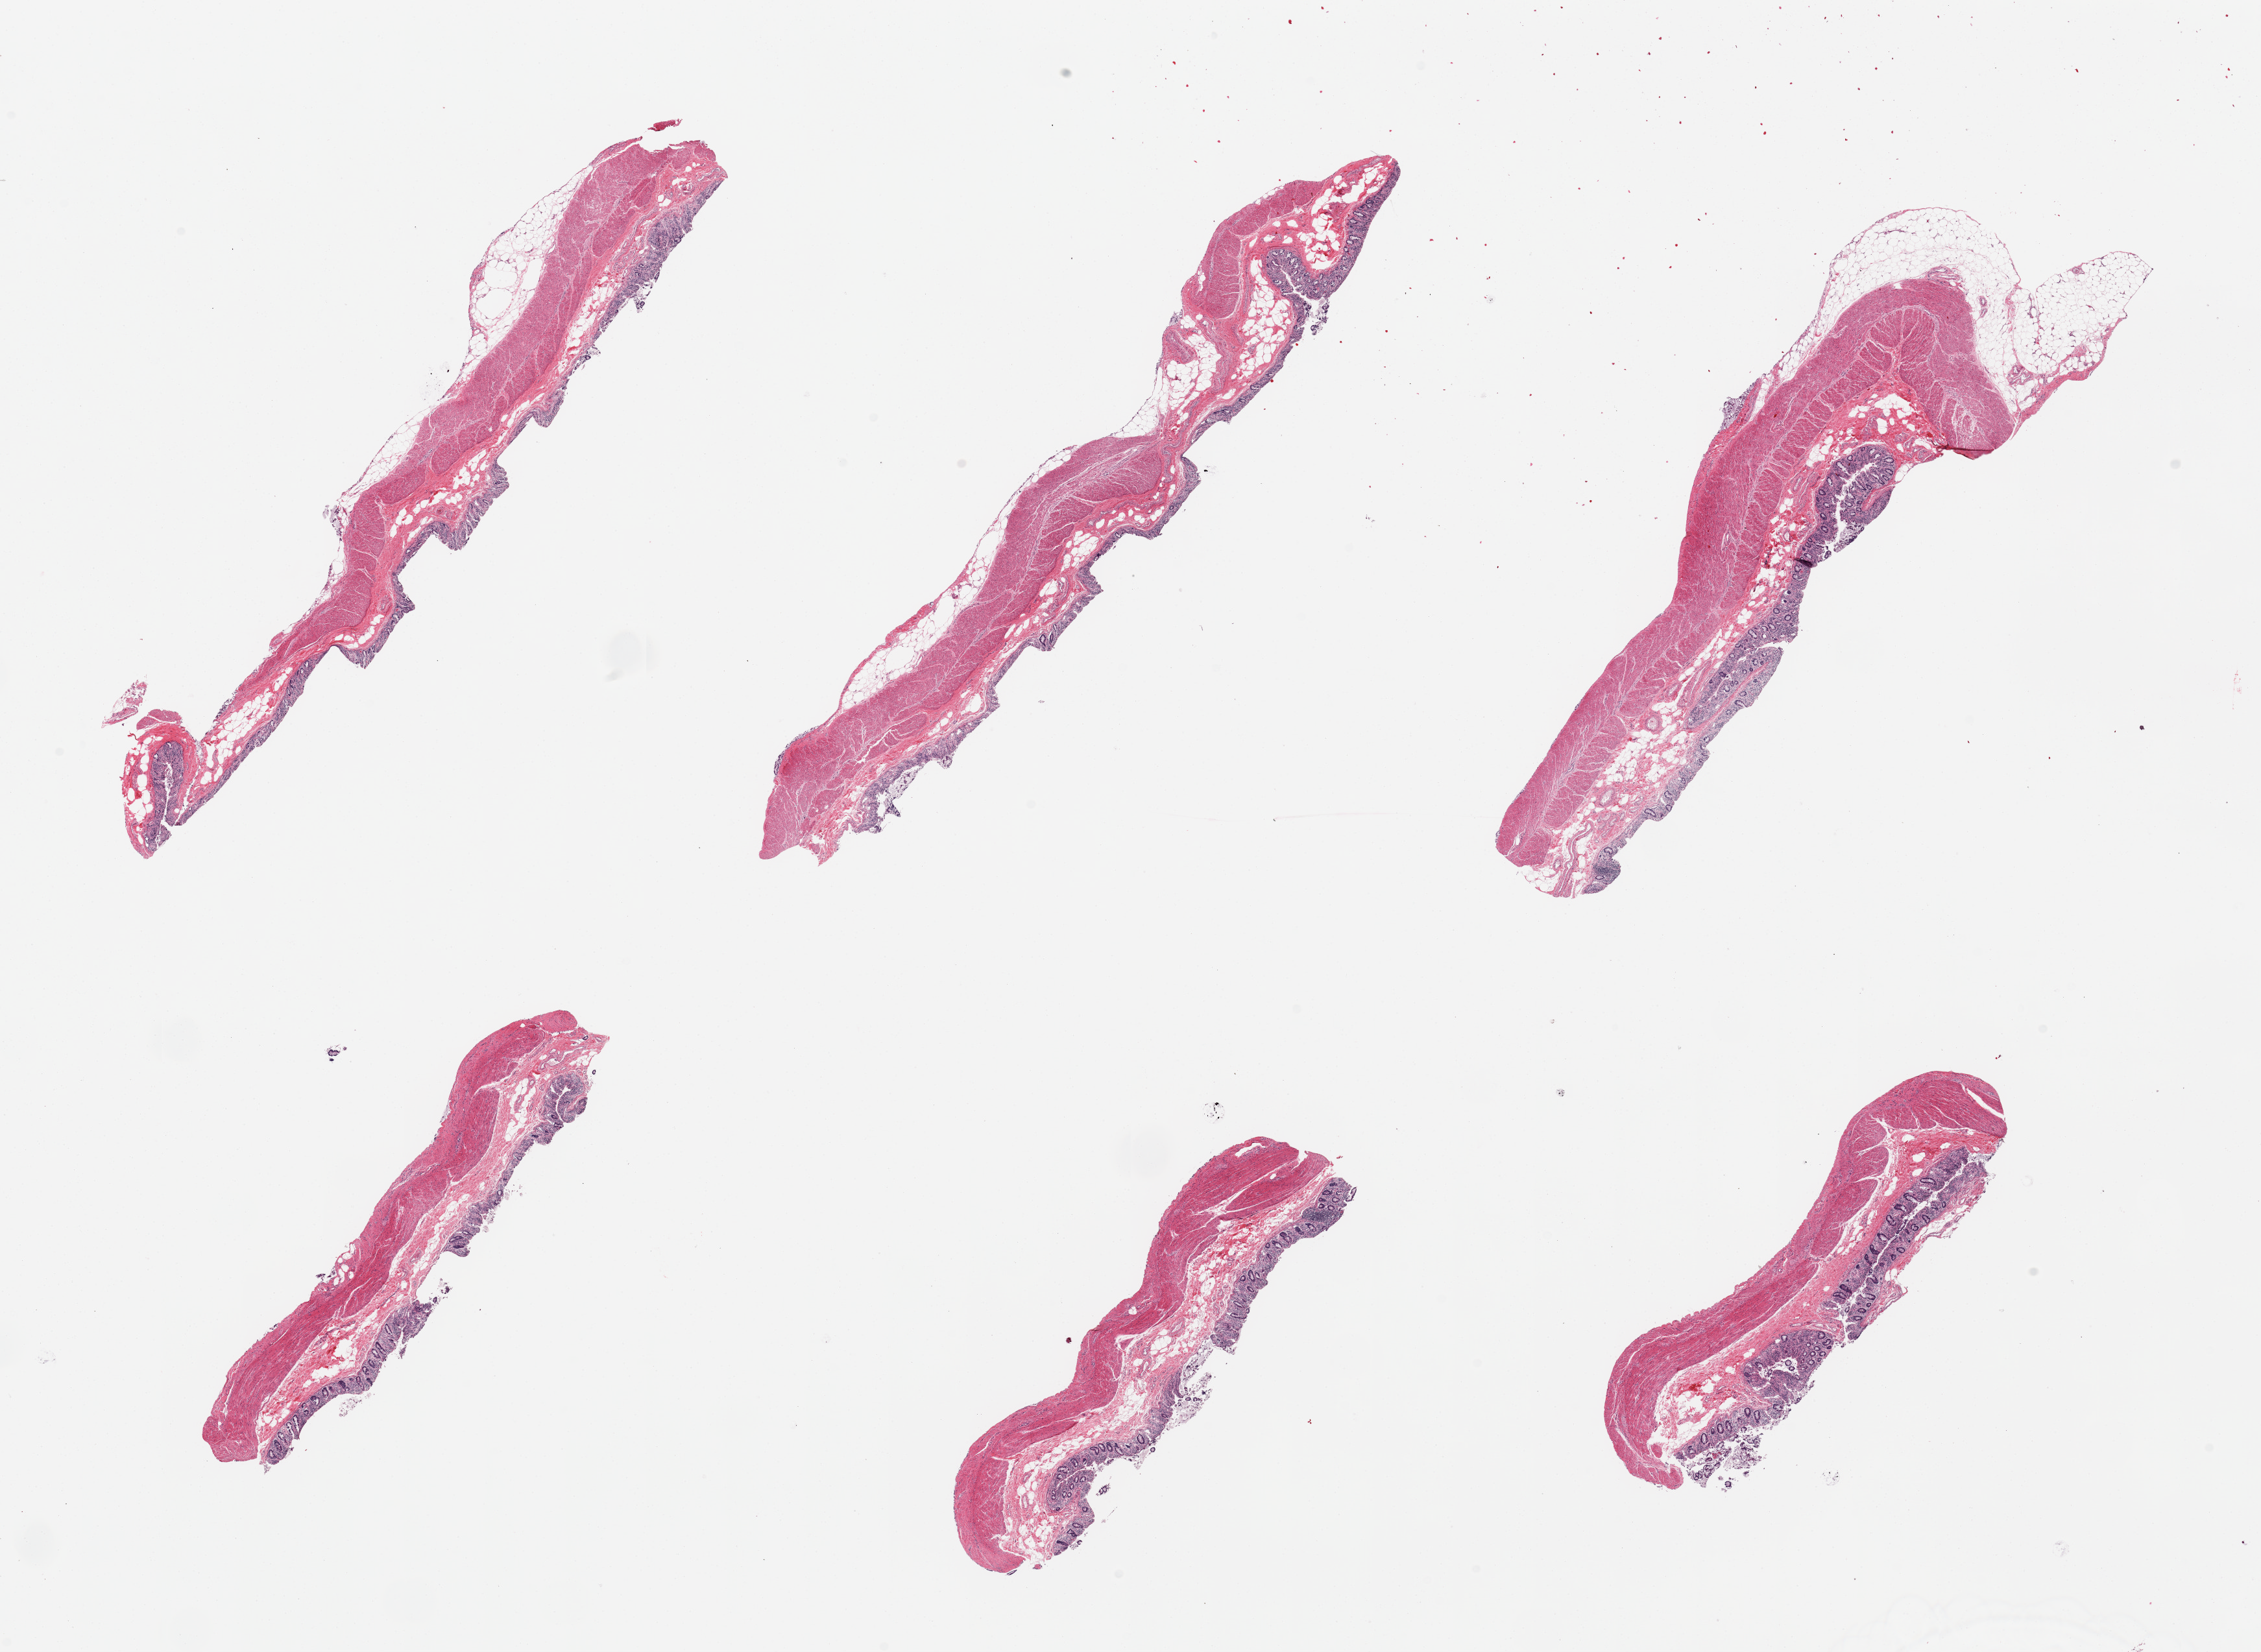
Digitized haematoxylin and eosin-stained section — low-resolution overview of the scanned area, about 27.6 x 20.1 mm; PAXgene-fixed paraffin-embedded (PFPE) section; target tissue: transverse colon; tissue donor sample.
* review note (as recorded): 6 pieces; full thickness sections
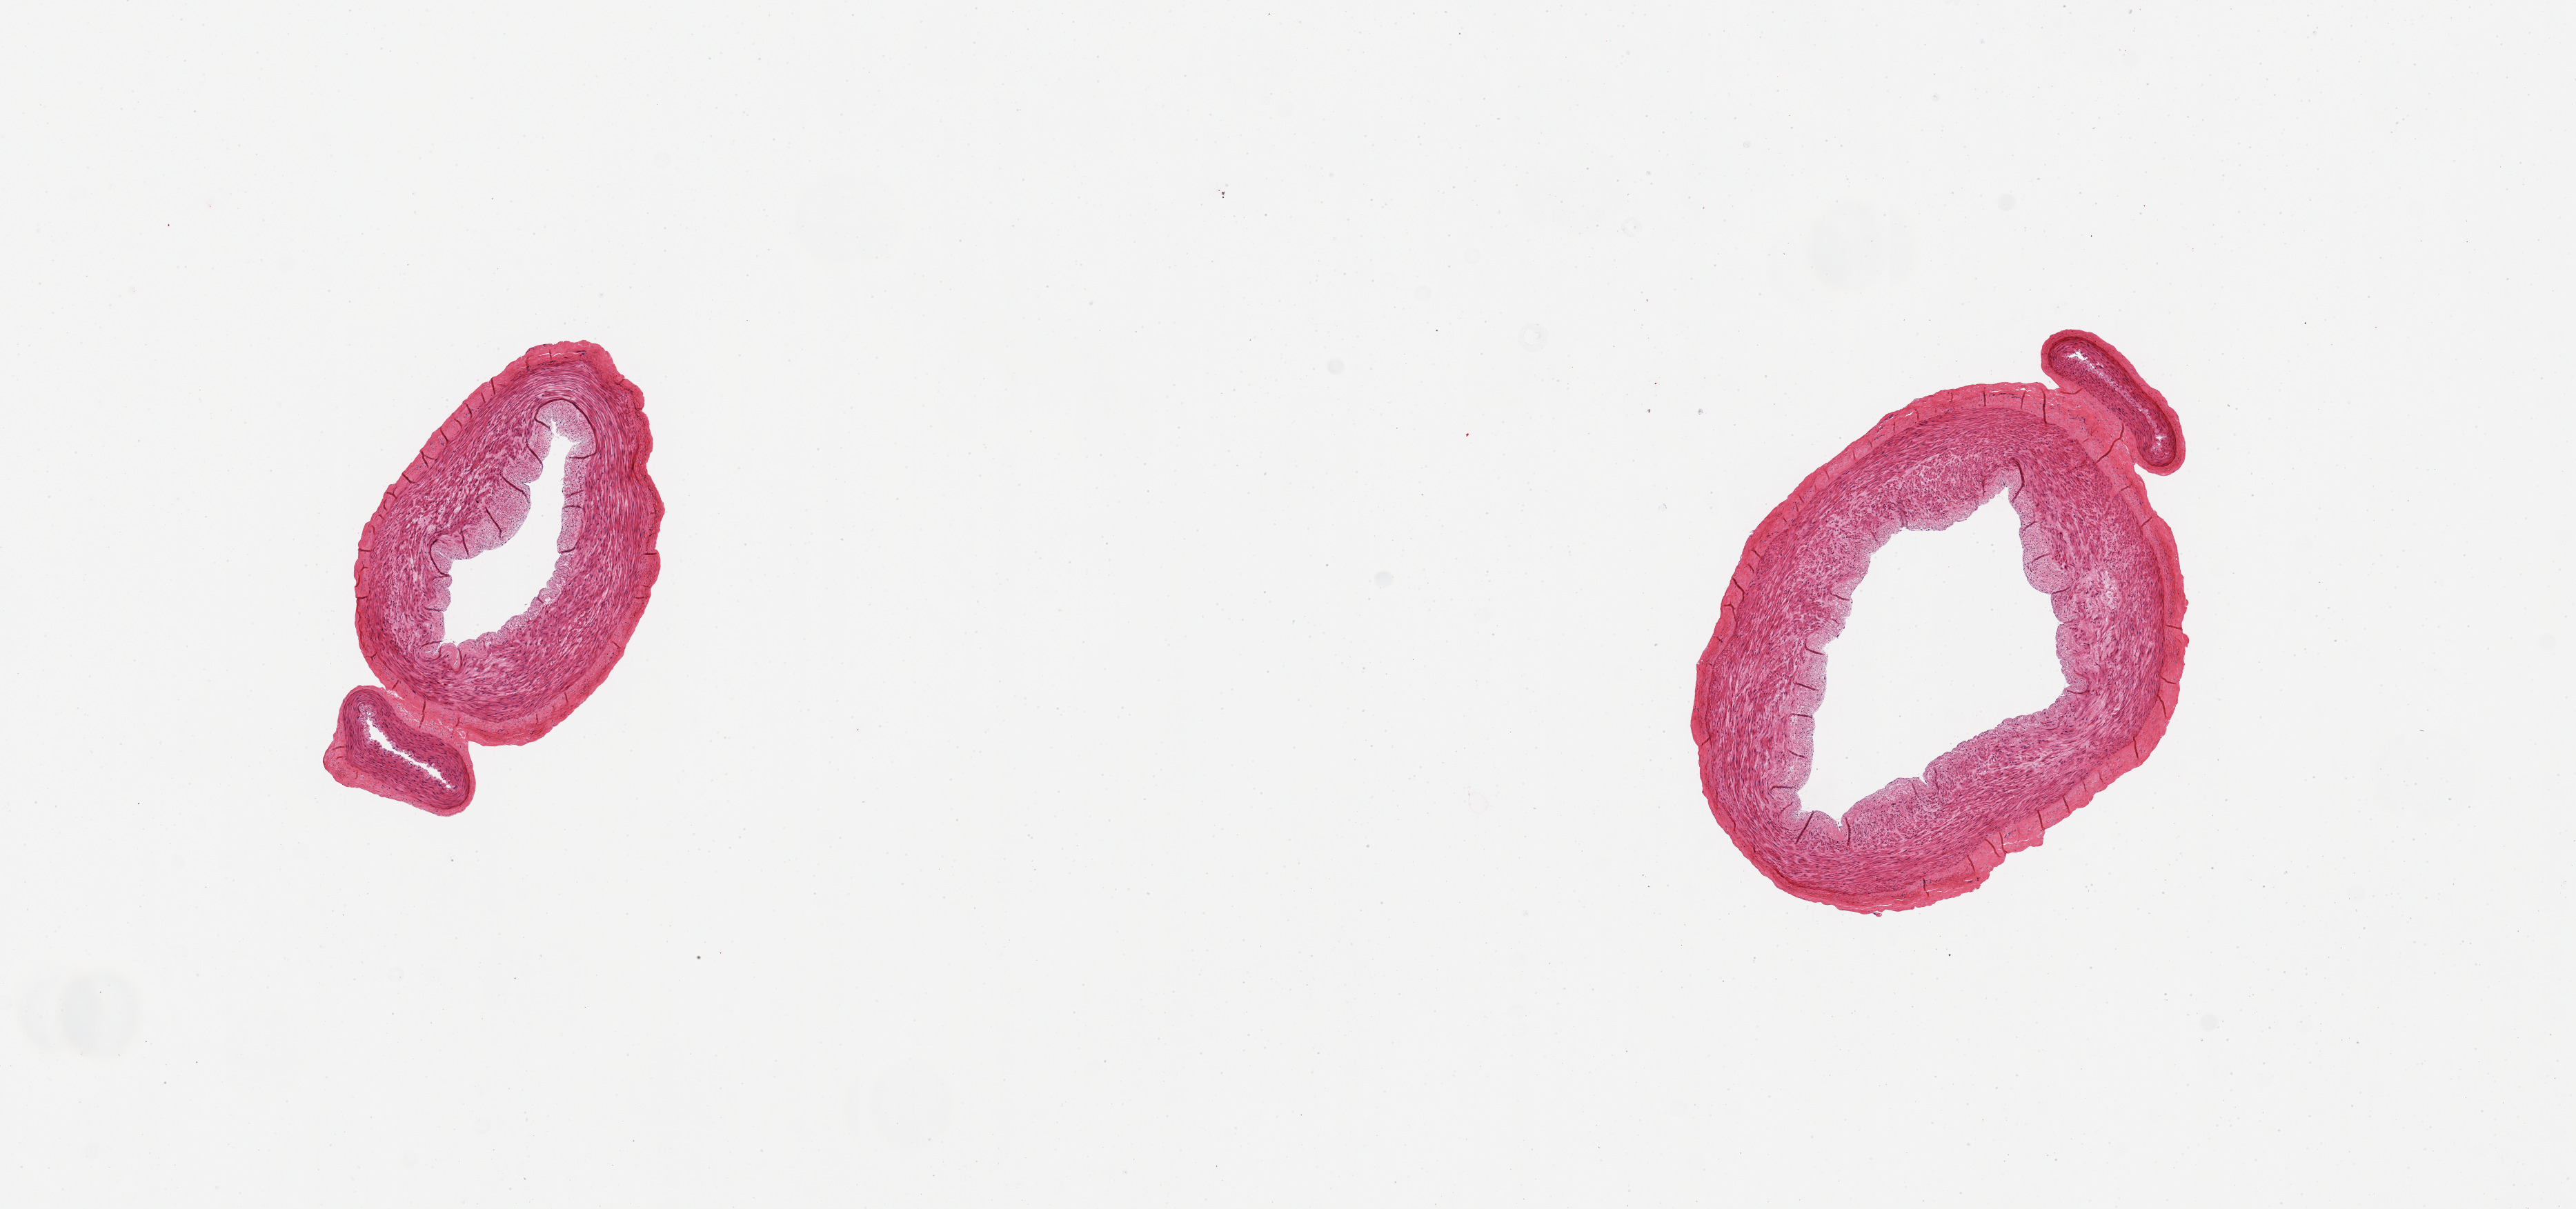
Digitized haematoxylin and eosin-stained section, low-resolution overview of the scanned area, about 14.8 x 6.9 mm (from a 20x scan). PAXgene-fixed paraffin-embedded (PFPE) section. Section of tibial artery (target tissue). Tissue donor sample. Male donor.
- reviewer comment on this tissue sample: 2 pieces, clean specimens; no adherent fat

§ Task prompt:
The response must consist solely of the number of lines in the listing above that contain "Digitized".

§ Result for this task:
2